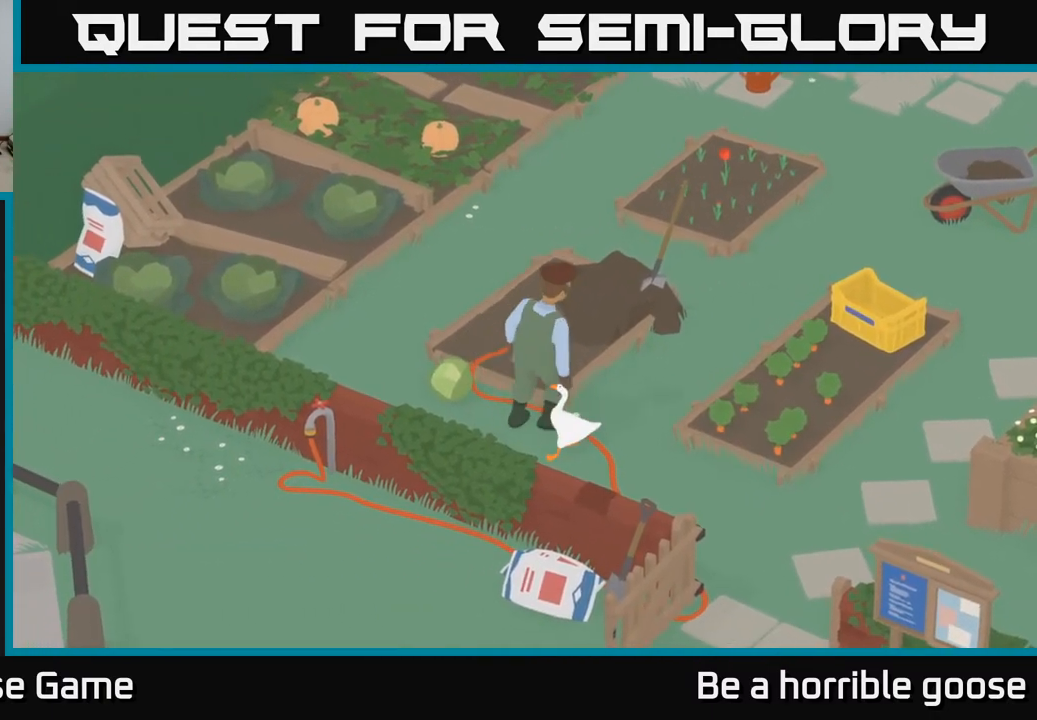
{"buttons": [], "left_stick": "right", "right_stick": "center", "events": [[167, "left_stick", "up"], [400, "left_stick", "right"]]}
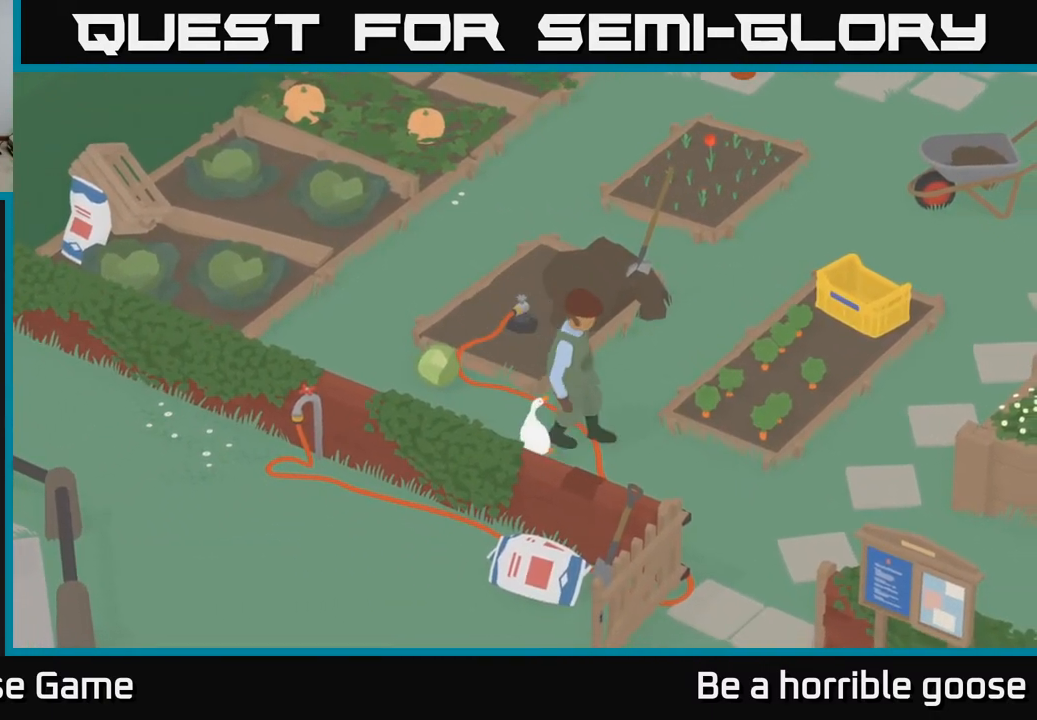
{"buttons": [], "left_stick": "right", "right_stick": "center", "events": [[300, "B", "down"], [417, "B", "up"]]}
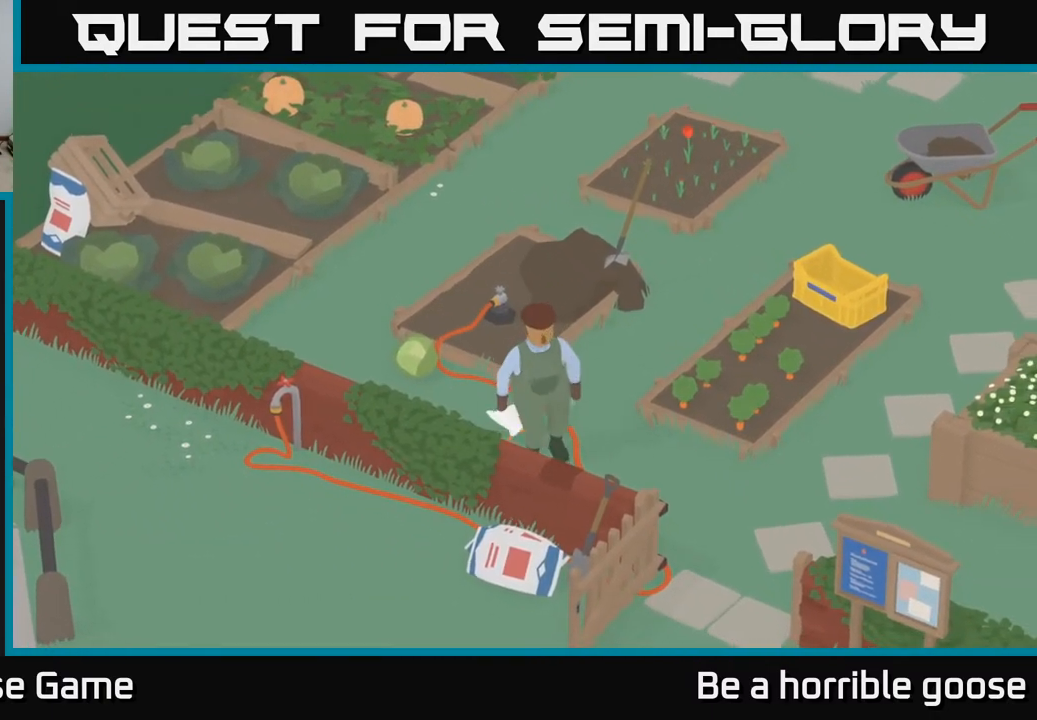
{"buttons": [], "left_stick": "down-left", "right_stick": "center", "events": [[100, "B", "down"], [200, "B", "up"], [417, "left_stick", "down-left"]]}
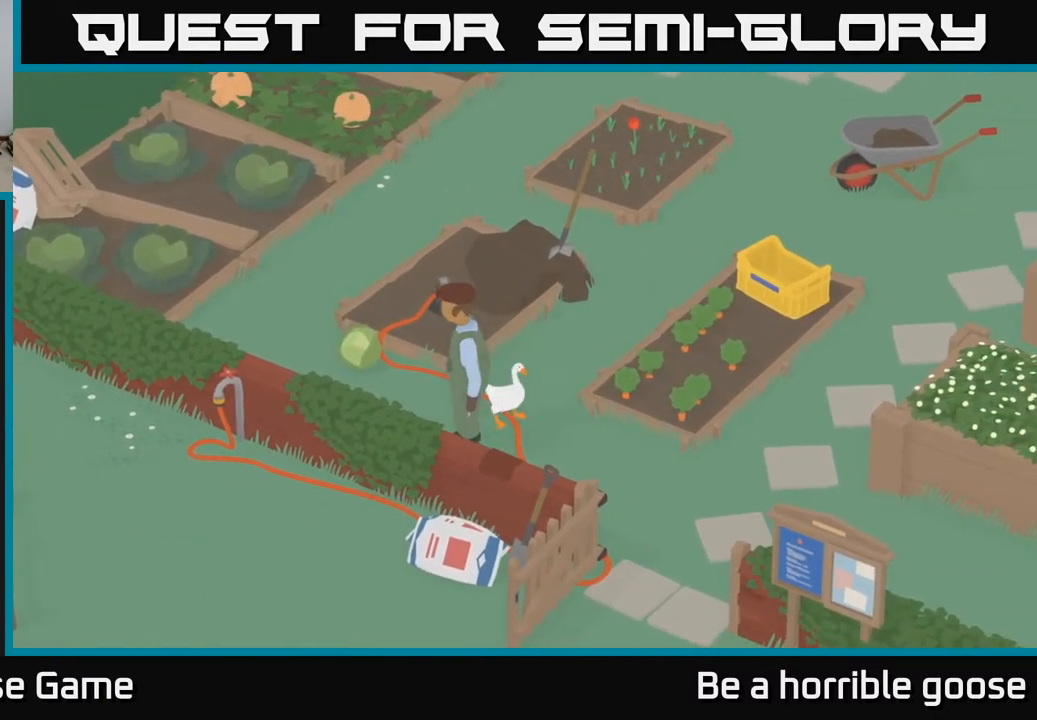
{"buttons": [], "left_stick": "up-left", "right_stick": "center", "events": [[400, "left_stick", "up-left"]]}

#####

Repeat the material above verbatim. Leave the pictures behind.

{"buttons": [], "left_stick": "right", "right_stick": "center", "events": [[167, "left_stick", "up"], [400, "left_stick", "right"]]}
{"buttons": [], "left_stick": "right", "right_stick": "center", "events": [[300, "B", "down"], [417, "B", "up"]]}
{"buttons": [], "left_stick": "down-left", "right_stick": "center", "events": [[100, "B", "down"], [200, "B", "up"], [417, "left_stick", "down-left"]]}
{"buttons": [], "left_stick": "up-left", "right_stick": "center", "events": [[400, "left_stick", "up-left"]]}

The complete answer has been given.